Ultimately, it is governments that suffer from the loss of profits. First of all, however, it will have consequences for the national central banks. Unlike in previous years, you will not receive any distribution of profits. The ECB always distributes its annual surplus in full to the national central banks of the euro countries. With Croatia joining the monetary union at the beginning of the year, 20 national central banks are now part of it.

In the coming months, other central banks in the euro area are likely to report losses. The Belgian central bank has already announced that it expects this to happen in 2022. The head of the Dutch central bank, Klaas Knot, also said in a letter to the finance minister that he expected losses of nine billion euros between 2023 and 2026 due to the interest rate turnaround.

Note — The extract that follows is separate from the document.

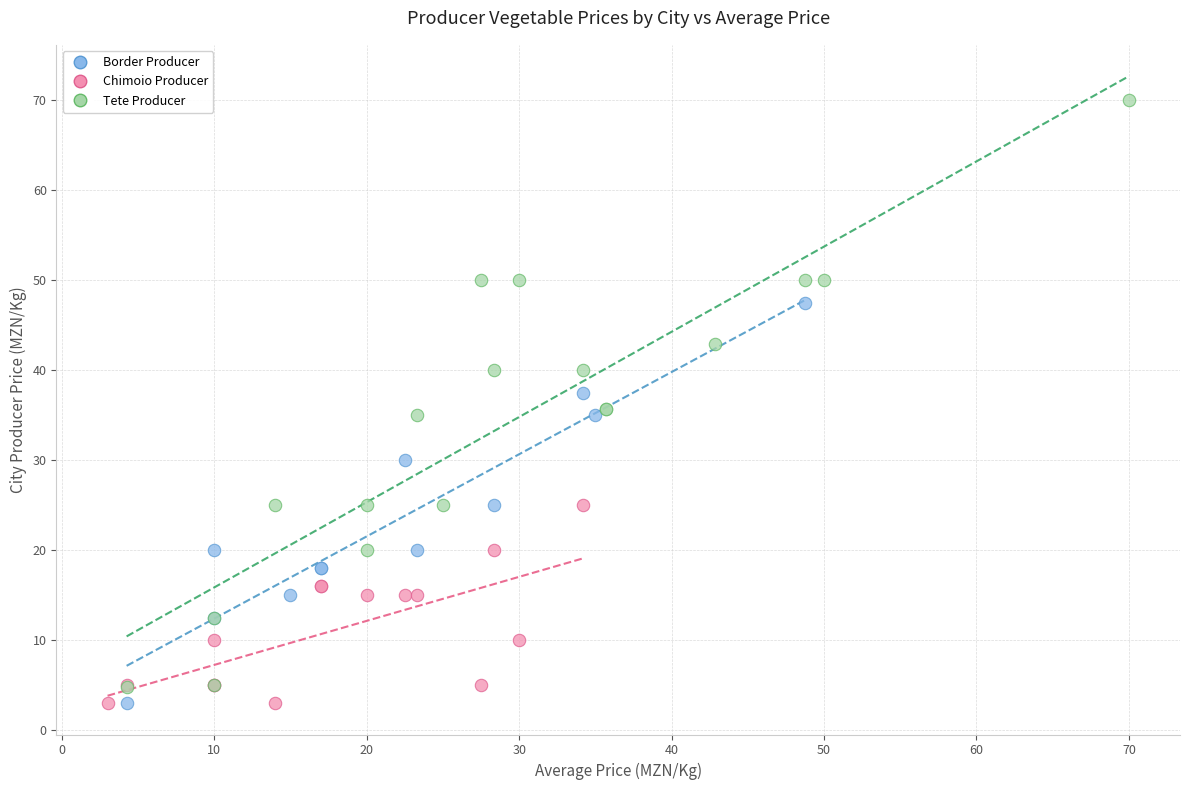

Which series has the widest spread of Y values?

Tete Producer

Bundesbank has formed large provisions

Bundesbank President Joachim Nagel has also announced the same for Germany. He also emphasized that the German central bank had made provisions for this eventuality. In recent years, it has built up provisions of around 20 billion euros for this.

The effect for 2022 is still relatively clear because interest rates were only increased from July 2022. However, the provisions would then gradually be used up in the following years. “And we will have years in which there is a high probability that the Bundesbank will report losses.”

The Bundesbank is probably more affected by losses than other central banks in the euro area because it holds Bunds with lower yields than government bonds from Italy, Spain or Greece, for example.

For the Bundesbank, it would not be the first time that it posted losses. In the 1970s there were already seven years where this was the case. At that time, this was due to the floating of exchange rates after the end of the Bretton Woods system. This led to a strong appreciation of the D-Mark, causing currency reserves such as US government bonds to lose value.